Ebenfalls nicht geeignet, einen Zusammenhang zwischen der Kapitalzufuhr und der Geschäftsführerstellung aufzuzeigen, ist auch das Vorbringen des Bw., es habe für ihn keine gesellschaftsrechtlichen Gründe für die betreffenden Zahlungen gegeben, weil das Gesellschaftsrecht eine Haftung über die Stammeinlage hinaus nicht vorsehe. Die Zahlungen des Bw. dienten dazu, zumindest vorübergehend den Fortbestand einer in ihrer Existenz gefährdeten Kapitalgesellschaft zu sichern.
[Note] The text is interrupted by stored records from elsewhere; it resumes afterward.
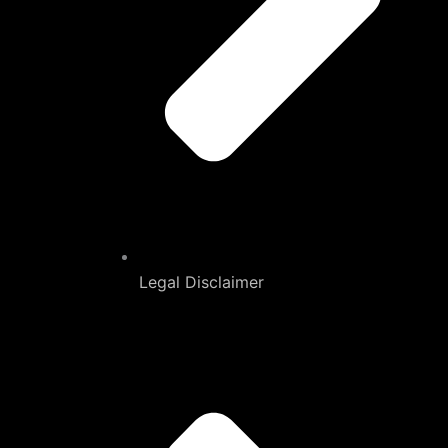
Legal Disclaimer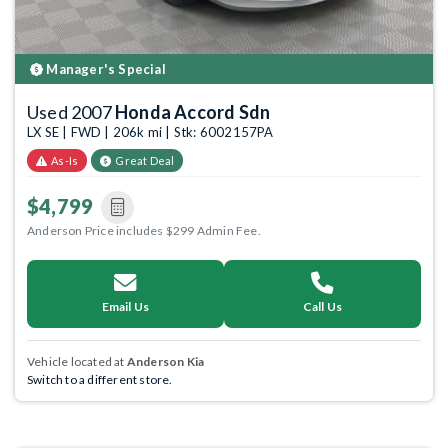
Manager's Special
Used 2007
Honda Accord Sdn
LX SE | FWD | 206k mi | Stk: 6002157PA
As-Is
Great Deal
$4,799
Anderson Price includes $299 Admin Fee.
Email Us
Call Us
Vehicle located at
Anderson Kia
Switch to a different store.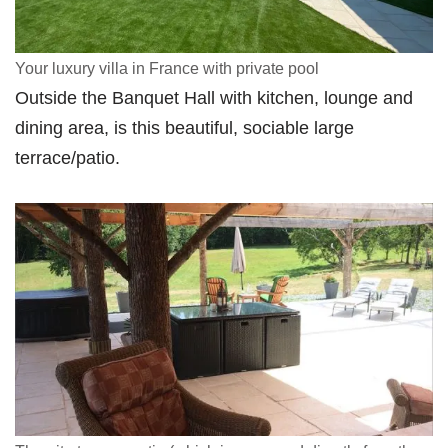
Your luxury villa in France with private pool
Outside the Banquet Hall with kitchen, lounge and
dining area, is this beautiful, sociable large
terrace/patio.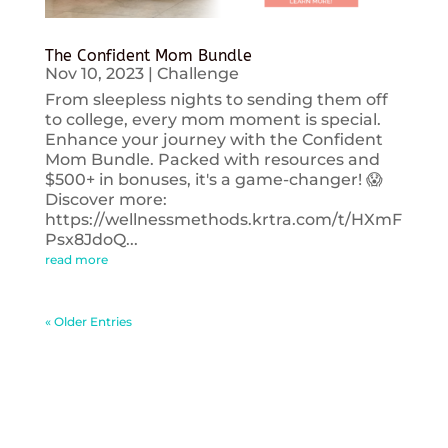
The Confident Mom Bundle
Nov 10, 2023
|
Challenge
From sleepless nights to sending them off
to college, every mom moment is special.
Enhance your journey with the Confident
Mom Bundle. Packed with resources and
$500+ in bonuses, it's a game-changer! 😱
Discover more:
https://wellnessmethods.krtra.com/t/HXmF
Psx8JdoQ...
read more
« Older Entries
Übernimmt aber ein Gesellschafter einer Kapitalgesellschaft Verpflichtungen seiner Gesellschaft, so sind die ihm daraus erwachsenen Kosten grundsätzlich als Gesellschaftereinlagen zu werten, die ebensowenig als Betriebsausgaben bzw. Werbungskosten abzugsfähig sind, wie andere Geld- und Sacheinlagen, die der Gesellschafter einer Kapitalgesellschaft seiner Gesellschaft zuführt (siehe z.B. VwGH, 86/13/0162, 19900124; VwGH 10.12.2000, 98/13/0002). Denn es kann einkommensteuerrechtlich keinen Unterschied darstellen, ob ein Gesellschafter seine Gesellschaft von vorneherein mit entsprechend hohem Eigenkapital ausstattet, welches in der Folge durch Gesellschaftsverluste verloren geht, oder ob der Gesellschafter zu einem späteren Zeitpunkt Einlagen tätigt bzw. als Bürge Gesellschaftsschulden bezahlt oder deren Schulden übernimmt, ohne bei der Gesellschaft auf Grund der Konkurseröffnung Rückgriff nehmen zu können. Daher können derartige Vermögensverluste bei den (ehemaligen) Gesellschaftern auch nicht einkunftsmindernd berücksichtigt werden.

Somit war spruchgemäß zu entscheiden.